De fait, Michel Neyret est devenu commissaire divisionnaire après vingt-sept ans de carrière, alors qu'en moyenne un policier y accède en quinze ans. Michel Richardot donne le sentiment d'un grand gâchis : "Il fallait le récompenser pour ses succès et éviter qu'il prenne des risques comme il a pris, ce qui l'a conduit à être ici aujourd'hui." Pendant ce temps, Michel Neyret écoute, les yeux fermés, une main sur le visage, ou parfois la tête baissée, le regard rivé sur la moquette délavée de la salle.

"Rester vingt et un ans et deux mois à la BRI, c'est anormal"
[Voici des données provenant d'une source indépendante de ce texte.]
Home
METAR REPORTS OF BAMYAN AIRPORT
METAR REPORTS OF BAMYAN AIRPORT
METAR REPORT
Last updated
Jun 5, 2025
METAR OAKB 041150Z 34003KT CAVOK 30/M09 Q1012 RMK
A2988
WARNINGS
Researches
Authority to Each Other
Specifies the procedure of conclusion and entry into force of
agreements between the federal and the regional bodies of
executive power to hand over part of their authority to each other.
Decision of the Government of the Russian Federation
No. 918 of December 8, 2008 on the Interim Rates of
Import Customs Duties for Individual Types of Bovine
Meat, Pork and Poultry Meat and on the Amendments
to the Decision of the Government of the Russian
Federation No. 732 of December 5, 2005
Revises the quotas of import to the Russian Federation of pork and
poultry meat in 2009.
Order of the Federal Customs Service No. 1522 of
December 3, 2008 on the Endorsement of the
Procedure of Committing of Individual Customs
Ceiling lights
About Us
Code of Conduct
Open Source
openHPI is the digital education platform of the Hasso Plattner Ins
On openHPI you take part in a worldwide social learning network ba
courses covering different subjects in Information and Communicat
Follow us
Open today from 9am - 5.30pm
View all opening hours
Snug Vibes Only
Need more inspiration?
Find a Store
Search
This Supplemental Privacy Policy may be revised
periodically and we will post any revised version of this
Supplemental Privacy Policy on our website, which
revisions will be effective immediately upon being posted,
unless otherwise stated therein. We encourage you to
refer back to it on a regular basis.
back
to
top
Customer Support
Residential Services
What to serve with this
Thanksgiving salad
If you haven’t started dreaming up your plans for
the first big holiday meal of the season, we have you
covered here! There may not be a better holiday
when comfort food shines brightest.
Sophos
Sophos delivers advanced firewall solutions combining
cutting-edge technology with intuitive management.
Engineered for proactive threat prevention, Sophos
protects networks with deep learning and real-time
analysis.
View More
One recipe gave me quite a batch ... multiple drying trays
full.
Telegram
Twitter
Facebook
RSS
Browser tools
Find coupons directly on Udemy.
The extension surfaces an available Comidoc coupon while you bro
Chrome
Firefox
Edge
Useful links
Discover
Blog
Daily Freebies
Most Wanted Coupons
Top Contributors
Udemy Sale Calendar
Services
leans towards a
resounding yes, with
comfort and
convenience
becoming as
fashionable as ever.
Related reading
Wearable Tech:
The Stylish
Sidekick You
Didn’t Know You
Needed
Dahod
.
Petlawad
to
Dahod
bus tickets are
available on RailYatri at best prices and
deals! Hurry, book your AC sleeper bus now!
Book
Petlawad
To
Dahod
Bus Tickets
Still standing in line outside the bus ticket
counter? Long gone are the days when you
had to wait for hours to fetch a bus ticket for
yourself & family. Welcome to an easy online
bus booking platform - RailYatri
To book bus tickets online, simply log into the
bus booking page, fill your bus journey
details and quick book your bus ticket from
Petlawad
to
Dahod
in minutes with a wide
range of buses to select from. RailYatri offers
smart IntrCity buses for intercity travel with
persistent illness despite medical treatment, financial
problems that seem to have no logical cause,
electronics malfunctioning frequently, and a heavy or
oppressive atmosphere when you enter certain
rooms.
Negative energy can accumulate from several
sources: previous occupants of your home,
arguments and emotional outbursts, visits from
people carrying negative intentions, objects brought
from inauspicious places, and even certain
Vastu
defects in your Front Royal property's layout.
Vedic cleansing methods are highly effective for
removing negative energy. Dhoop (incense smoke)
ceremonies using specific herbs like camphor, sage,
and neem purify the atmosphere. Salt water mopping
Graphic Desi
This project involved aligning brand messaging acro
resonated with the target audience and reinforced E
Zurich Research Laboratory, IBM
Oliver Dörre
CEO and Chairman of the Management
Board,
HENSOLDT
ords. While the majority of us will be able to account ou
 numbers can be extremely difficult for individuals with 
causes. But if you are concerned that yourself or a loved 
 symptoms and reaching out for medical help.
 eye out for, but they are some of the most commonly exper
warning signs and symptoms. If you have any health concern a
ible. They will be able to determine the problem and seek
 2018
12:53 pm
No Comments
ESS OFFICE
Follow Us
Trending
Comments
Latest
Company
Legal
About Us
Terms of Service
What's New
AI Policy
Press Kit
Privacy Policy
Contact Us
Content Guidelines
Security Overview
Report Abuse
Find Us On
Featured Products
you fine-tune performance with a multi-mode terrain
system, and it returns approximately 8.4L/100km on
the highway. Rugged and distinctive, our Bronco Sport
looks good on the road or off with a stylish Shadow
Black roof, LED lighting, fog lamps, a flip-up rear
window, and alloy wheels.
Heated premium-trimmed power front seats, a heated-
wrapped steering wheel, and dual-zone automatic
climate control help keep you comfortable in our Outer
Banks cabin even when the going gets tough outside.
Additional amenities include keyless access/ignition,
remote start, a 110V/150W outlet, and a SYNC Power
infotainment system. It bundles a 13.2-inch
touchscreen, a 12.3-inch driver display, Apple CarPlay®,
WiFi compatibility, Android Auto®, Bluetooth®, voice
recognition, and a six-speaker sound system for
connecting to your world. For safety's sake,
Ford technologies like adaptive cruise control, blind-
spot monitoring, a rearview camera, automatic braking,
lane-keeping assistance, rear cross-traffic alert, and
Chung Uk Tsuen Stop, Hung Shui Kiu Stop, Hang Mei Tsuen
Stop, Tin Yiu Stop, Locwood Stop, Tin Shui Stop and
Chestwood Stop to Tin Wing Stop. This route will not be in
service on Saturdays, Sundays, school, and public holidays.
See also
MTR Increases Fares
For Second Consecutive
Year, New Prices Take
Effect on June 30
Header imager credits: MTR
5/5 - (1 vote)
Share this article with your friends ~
"Qu'on l'ait gardé dix-neuf ans [à la tête de la BRI] est une faute, qu'on l'ait fait revenir, c’est pire encore", estime Michel Richardot. Pour comprendre cette critique en creux de la direction nationale de la police judiciaire, il faut se souvenir du parcours de Michel Neyret : après la BRI, il est muté deux ans à Nice en 2004. Puis il revient à Lyon en 2007 en qualité de directeur adjoint de la police judiciaire régionale.

"Rester vingt et un ans et deux mois à la BRI, corrige Pierre Richard, qui a le souci du détail, c'est anormal." Ce témoin de 85 ans à la chevelure blanche brillante est l'un des tout premiers supérieurs de Michel Neyret. "Et on le renomme là où il était avant. C’est une ineptie !" Pierre Richard, sous-directeur central de la PJ à la retraite, parle même d'une "faute professionnelle", "pire qu'une erreur".

La direction centrale ne peut s’exonérer d’une grande responsabilité dans l’affaire qui nous occupe aujourd’hui.Pierre Richarddevant le tribunal correctionnel de Paris

Peu après, interrogé par l'un des avocats de Michel Neyret, il précise : "Je ne dis pas que c’était fait volontairement, mais le résultat, c’est celui-là." Gérard Girel, directeur du SRPJ de Lyon entre 1990 et 1995, apporte un autre éclairage à la dérive dans laquelle Michel Neyret s'est laissé entraîner, grâce à une question du président du tribunal. Une plongée dans un autre univers, qui l'a séduit.

"Si vous êtes directeur de la PJ et si votre adjoint va aider au tournage du film [Les Lyonnais, d'Olivier Marchal], vous en pensez quoi ?

- J'en pense que c'est pas bien. Il peut faire ça à la retraite, à la limite. Car ça confine à un mélange des genres. Ce sont des personnes d’un autre monde. Cela permet éventuellement des dérapages absolus."

"Il fallait le faire partir pour qu’il puisse éviter de dériver"

Jusqu'où est allée cette dérive, et jusqu'à quel point l'ex-commissaire en est-il responsable ? Michel Richardot offre un début de réponse : "Le Neyret que j’ai connu et le Neyret que j'ai lu dans la presse, ce n’est pas le même. Il fallait le faire partir pour qu’il puisse éviter de dériver. La faute principale vient de Neyret, mais ceux qui l'ont dirigé auraient pu faire l'effort de le faire partir."

Ce sera toutefois à la justice de trancher, et c'est un magistrat qui le rappelle. Christian Cadiot, dernier témoin de la journée cité par Michel Neyret, est venu pour "porter la mémoire de l’homme brillant et inestimable qu'[il a] connu". Les deux hommes se sont rencontrés à Lyon, ville dans laquelle le premier était magistrat entre 1992 et 2002, "période lumineuse" de Michel Neyret, selon lui.

Pour Michel Neyret, il vous faudra faire la part du temps, le temps de l’engagement et celui de la dérive.Christian Cadiotdevant le tribunal correctionnel de Paris

En prononçant cette phrase, Christian Cadiot, 64 ans, aujourd'hui conseiller à la Cour de cassation et qui se présente à l'audience comme un "vieux juge", s'adresse au président du tribunal les yeux dans les yeux. Michel Neyret encourt dix ans de prison.